The reason we say so is this: The cause of the crash has not yet been established. The recovery operations to find the wreckage of the aircraft, its black box and the cockpit voice recorder have not yet been completed let alone located. To have “accepted (full) responsibility” in these circumstances before any other official, forensic and scientific finding is made is simply suicidal. It says something about culpability.
Where was Tony Fernandez’s lawyers, where was his ‘well oiled’ PR machine?
WHY ANY ACCEPTANCE OF RESPONSIBILITY MUST WAIT FOR THE FACTS
The Asian media may forgive Fernandez (as should the rest of us) as his reported statement must have been a spontaneous heartfelt comment by a grieving CEO and an honest slip at that made by the man in the heat and emotion of such a disaster. However to make such an admission (which is what this is) by “accepting (full) responsibility” for something for which responsibility cannot yet be apportioned to, is a statement insurance companies, relatives and lawyers who will inevitably become a part of the gouging process in the aftermath of this tragedy would love to hear.
Many may already have picked up on Fernandez’s acceptance of responsibility statement.
An acceptance of responsibility has the effect of reducing an insurers liability if not partly at least, then wholly.
There are then the relatives of the passengers and the owners of cargo QZ 8501 who have an interest and a right to sue the Airline who will not ignore the acceptance of (full) responsibility by AirAsia’s CEO to consider.
What impact his words will have on the immediate and long term future of the airline is yet to be determined.
CONTAINMENT AND BIAS IN THE MEDIA vs SELF INFLICTED INJURY
QANTAS has had four aircraft technical failures in the air whereby aircraft had to return to base in a matter of one month in December 2014. Nothing in the international press.
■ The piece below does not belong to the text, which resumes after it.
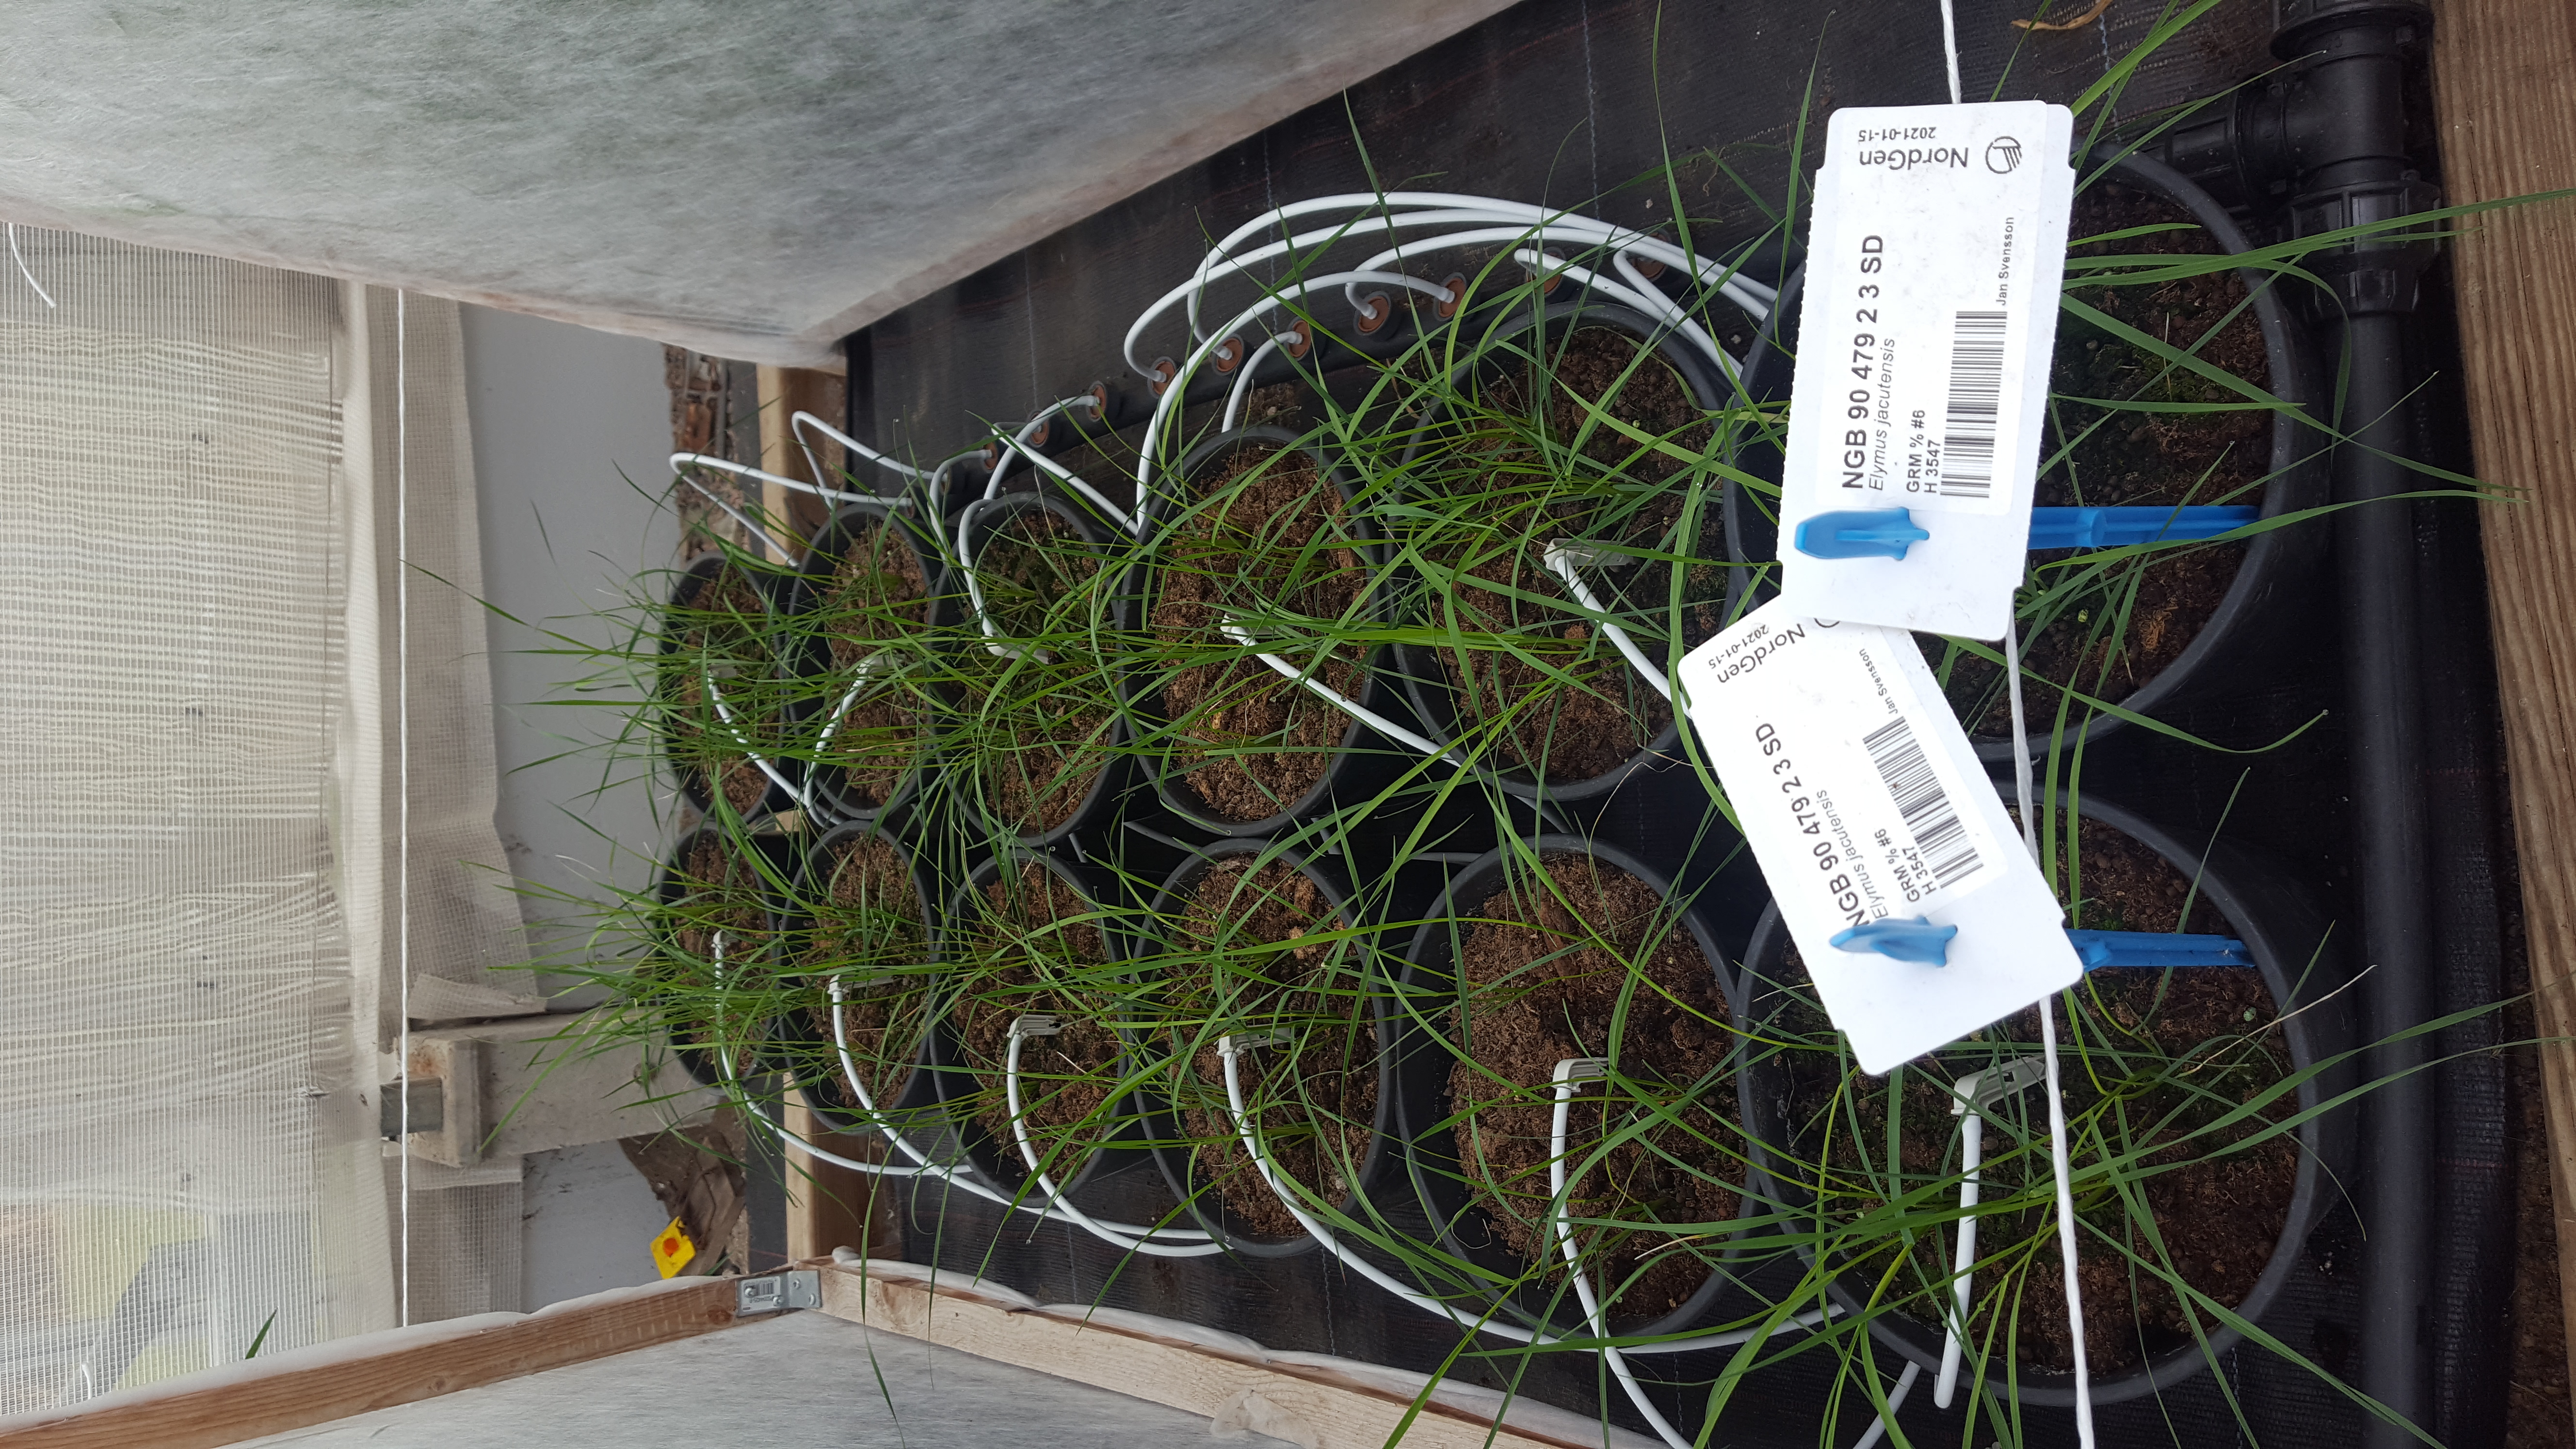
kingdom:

That’s PR. That’s containment.
A Greek cruise ship caught fire off the Adriatic coast also in December 2014. The media reported 10 dead. The magistrate conducting the inquiry now in Italy has established 98 not accounted for in addition to the 10 confirmed dead. That’s clever use of language.
98 missing could be 98 dead meaning 108 deaths altogether. But by leveraging the art of containment without lying, the cruise operator’s PR said 10 dead (confirmed) 98 unaccounted for (not dead). The impact on public perceptions of an otherwise disastrous event is obvious.
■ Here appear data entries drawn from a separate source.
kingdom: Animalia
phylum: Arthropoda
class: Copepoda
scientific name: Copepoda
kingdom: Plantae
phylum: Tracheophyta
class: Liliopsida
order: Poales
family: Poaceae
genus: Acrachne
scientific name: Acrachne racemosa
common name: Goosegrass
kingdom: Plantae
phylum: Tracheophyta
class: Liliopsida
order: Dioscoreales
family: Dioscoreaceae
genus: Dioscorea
A ship was deliberately steered into shallow waters and to rocks and is listing badly in Northern Scotland .4 people confirmed dead. Nothing is said of it. No apology issued no acknowledgement of responsibility as in the case with the Greek cruise ship.
Paying huge sums of money to western based PR companies is never the answer. Common sense is.
AirAsia’s crash of the Surabaya to Singapore flight is yet another example as to what could happen when airlines (MAS) are privatized and shortcuts and profit take over the steering as the overriding consideration.